Goal of the exercise
Start at the top line and retype the data exactly through to the end.

─── Data section

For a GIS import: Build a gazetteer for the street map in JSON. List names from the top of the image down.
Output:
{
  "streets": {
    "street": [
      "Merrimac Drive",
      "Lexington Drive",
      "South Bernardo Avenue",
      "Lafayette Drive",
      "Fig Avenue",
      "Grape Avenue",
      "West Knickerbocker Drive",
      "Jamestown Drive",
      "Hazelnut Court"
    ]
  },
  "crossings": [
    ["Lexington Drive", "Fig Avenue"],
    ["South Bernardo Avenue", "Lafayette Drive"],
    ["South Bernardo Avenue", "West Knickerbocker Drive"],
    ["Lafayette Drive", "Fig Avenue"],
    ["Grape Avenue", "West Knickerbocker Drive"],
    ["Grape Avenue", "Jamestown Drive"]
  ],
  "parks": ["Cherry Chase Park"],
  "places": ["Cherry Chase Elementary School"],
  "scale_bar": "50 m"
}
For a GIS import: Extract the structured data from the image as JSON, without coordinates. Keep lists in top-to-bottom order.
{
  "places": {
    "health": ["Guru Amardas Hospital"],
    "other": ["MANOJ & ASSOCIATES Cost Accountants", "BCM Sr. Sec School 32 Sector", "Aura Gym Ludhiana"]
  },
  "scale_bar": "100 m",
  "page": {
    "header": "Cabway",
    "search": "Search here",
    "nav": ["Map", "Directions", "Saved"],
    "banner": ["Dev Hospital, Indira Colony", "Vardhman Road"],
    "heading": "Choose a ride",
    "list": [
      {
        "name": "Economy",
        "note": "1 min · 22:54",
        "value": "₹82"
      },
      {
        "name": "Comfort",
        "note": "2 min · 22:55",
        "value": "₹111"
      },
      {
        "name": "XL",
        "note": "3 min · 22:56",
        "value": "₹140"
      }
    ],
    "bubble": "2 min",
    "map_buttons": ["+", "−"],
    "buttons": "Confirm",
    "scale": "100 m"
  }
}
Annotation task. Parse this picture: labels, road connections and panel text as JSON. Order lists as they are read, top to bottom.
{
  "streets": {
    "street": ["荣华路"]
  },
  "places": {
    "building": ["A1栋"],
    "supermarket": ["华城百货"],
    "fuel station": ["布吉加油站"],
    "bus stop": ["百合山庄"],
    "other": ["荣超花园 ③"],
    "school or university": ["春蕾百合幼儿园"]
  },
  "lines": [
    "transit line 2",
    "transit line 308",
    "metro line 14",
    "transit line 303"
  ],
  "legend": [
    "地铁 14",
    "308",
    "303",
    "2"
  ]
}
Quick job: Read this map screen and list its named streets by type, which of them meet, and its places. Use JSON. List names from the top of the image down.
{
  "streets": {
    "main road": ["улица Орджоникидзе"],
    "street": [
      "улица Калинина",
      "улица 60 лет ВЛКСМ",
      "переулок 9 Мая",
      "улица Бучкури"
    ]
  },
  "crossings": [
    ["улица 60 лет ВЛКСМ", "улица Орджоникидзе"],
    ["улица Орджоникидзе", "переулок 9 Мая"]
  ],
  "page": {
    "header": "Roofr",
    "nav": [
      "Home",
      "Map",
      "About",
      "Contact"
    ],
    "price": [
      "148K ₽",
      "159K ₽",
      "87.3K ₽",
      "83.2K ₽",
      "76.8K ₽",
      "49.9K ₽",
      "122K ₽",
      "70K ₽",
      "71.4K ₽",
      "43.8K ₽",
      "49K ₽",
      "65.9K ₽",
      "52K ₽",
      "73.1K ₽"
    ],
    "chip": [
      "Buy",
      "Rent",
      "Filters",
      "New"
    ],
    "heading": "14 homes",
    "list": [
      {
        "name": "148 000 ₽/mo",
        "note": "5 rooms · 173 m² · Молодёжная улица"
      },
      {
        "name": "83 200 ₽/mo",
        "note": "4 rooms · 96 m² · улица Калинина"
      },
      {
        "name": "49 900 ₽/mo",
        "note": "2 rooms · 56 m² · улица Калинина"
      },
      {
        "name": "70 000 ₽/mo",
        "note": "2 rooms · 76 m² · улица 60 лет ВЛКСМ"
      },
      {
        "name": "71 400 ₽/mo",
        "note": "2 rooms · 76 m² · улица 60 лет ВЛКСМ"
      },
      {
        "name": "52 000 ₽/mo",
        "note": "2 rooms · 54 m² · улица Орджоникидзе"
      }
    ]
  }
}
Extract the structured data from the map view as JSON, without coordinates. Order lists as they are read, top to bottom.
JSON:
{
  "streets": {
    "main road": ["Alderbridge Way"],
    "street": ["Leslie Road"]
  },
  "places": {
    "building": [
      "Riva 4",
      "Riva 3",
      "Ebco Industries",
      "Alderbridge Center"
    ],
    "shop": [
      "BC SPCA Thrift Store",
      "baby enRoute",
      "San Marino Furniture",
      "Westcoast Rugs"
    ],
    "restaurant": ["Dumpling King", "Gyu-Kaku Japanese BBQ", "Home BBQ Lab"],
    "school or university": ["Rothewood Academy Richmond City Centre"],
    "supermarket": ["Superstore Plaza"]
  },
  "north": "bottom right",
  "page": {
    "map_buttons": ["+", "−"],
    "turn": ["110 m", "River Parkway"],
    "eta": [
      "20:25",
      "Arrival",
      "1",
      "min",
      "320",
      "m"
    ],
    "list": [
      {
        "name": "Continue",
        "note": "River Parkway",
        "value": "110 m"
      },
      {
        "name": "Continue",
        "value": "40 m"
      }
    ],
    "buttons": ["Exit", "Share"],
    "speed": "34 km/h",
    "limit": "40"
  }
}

──────

Result of this task
For a GIS import: Build a gazetteer for the street map in JSON. List names from the top of the image down.
Output:
{
  "streets": {
    "street": [
      "Merrimac Drive",
      "Lexington Drive",
      "South Bernardo Avenue",
      "Lafayette Drive",
      "Fig Avenue",
      "Grape Avenue",
      "West Knickerbocker Drive",
      "Jamestown Drive",
      "Hazelnut Court"
    ]
  },
  "crossings": [
    ["Lexington Drive", "Fig Avenue"],
    ["South Bernardo Avenue", "Lafayette Drive"],
    ["South Bernardo Avenue", "West Knickerbocker Drive"],
    ["Lafayette Drive", "Fig Avenue"],
    ["Grape Avenue", "West Knickerbocker Drive"],
    ["Grape Avenue", "Jamestown Drive"]
  ],
  "parks": ["Cherry Chase Park"],
  "places": ["Cherry Chase Elementary School"],
  "scale_bar": "50 m"
}
For a GIS import: Extract the structured data from the image as JSON, without coordinates. Keep lists in top-to-bottom order.
{
  "places": {
    "health": ["Guru Amardas Hospital"],
    "other": ["MANOJ & ASSOCIATES Cost Accountants", "BCM Sr. Sec School 32 Sector", "Aura Gym Ludhiana"]
  },
  "scale_bar": "100 m",
  "page": {
    "header": "Cabway",
    "search": "Search here",
    "nav": ["Map", "Directions", "Saved"],
    "banner": ["Dev Hospital, Indira Colony", "Vardhman Road"],
    "heading": "Choose a ride",
    "list": [
      {
        "name": "Economy",
        "note": "1 min · 22:54",
        "value": "₹82"
      },
      {
        "name": "Comfort",
        "note": "2 min · 22:55",
        "value": "₹111"
      },
      {
        "name": "XL",
        "note": "3 min · 22:56",
        "value": "₹140"
      }
    ],
    "bubble": "2 min",
    "map_buttons": ["+", "−"],
    "buttons": "Confirm",
    "scale": "100 m"
  }
}
Annotation task. Parse this picture: labels, road connections and panel text as JSON. Order lists as they are read, top to bottom.
{
  "streets": {
    "street": ["荣华路"]
  },
  "places": {
    "building": ["A1栋"],
    "supermarket": ["华城百货"],
    "fuel station": ["布吉加油站"],
    "bus stop": ["百合山庄"],
    "other": ["荣超花园 ③"],
    "school or university": ["春蕾百合幼儿园"]
  },
  "lines": [
    "transit line 2",
    "transit line 308",
    "metro line 14",
    "transit line 303"
  ],
  "legend": [
    "地铁 14",
    "308",
    "303",
    "2"
  ]
}
Quick job: Read this map screen and list its named streets by type, which of them meet, and its places. Use JSON. List names from the top of the image down.
{
  "streets": {
    "main road": ["улица Орджоникидзе"],
    "street": [
      "улица Калинина",
      "улица 60 лет ВЛКСМ",
      "переулок 9 Мая",
      "улица Бучкури"
    ]
  },
  "crossings": [
    ["улица 60 лет ВЛКСМ", "улица Орджоникидзе"],
    ["улица Орджоникидзе", "переулок 9 Мая"]
  ],
  "page": {
    "header": "Roofr",
    "nav": [
      "Home",
      "Map",
      "About",
      "Contact"
    ],
    "price": [
      "148K ₽",
      "159K ₽",
      "87.3K ₽",
      "83.2K ₽",
      "76.8K ₽",
      "49.9K ₽",
      "122K ₽",
      "70K ₽",
      "71.4K ₽",
      "43.8K ₽",
      "49K ₽",
      "65.9K ₽",
      "52K ₽",
      "73.1K ₽"
    ],
    "chip": [
      "Buy",
      "Rent",
      "Filters",
      "New"
    ],
    "heading": "14 homes",
    "list": [
      {
        "name": "148 000 ₽/mo",
        "note": "5 rooms · 173 m² · Молодёжная улица"
      },
      {
        "name": "83 200 ₽/mo",
        "note": "4 rooms · 96 m² · улица Калинина"
      },
      {
        "name": "49 900 ₽/mo",
        "note": "2 rooms · 56 m² · улица Калинина"
      },
      {
        "name": "70 000 ₽/mo",
        "note": "2 rooms · 76 m² · улица 60 лет ВЛКСМ"
      },
      {
        "name": "71 400 ₽/mo",
        "note": "2 rooms · 76 m² · улица 60 лет ВЛКСМ"
      },
      {
        "name": "52 000 ₽/mo",
        "note": "2 rooms · 54 m² · улица Орджоникидзе"
      }
    ]
  }
}
Extract the structured data from the map view as JSON, without coordinates. Order lists as they are read, top to bottom.
JSON:
{
  "streets": {
    "main road": ["Alderbridge Way"],
    "street": ["Leslie Road"]
  },
  "places": {
    "building": [
      "Riva 4",
      "Riva 3",
      "Ebco Industries",
      "Alderbridge Center"
    ],
    "shop": [
      "BC SPCA Thrift Store",
      "baby enRoute",
      "San Marino Furniture",
      "Westcoast Rugs"
    ],
    "restaurant": ["Dumpling King", "Gyu-Kaku Japanese BBQ", "Home BBQ Lab"],
    "school or university": ["Rothewood Academy Richmond City Centre"],
    "supermarket": ["Superstore Plaza"]
  },
  "north": "bottom right",
  "page": {
    "map_buttons": ["+", "−"],
    "turn": ["110 m", "River Parkway"],
    "eta": [
      "20:25",
      "Arrival",
      "1",
      "min",
      "320",
      "m"
    ],
    "list": [
      {
        "name": "Continue",
        "note": "River Parkway",
        "value": "110 m"
      },
      {
        "name": "Continue",
        "value": "40 m"
      }
    ],
    "buttons": ["Exit", "Share"],
    "speed": "34 km/h",
    "limit": "40"
  }
}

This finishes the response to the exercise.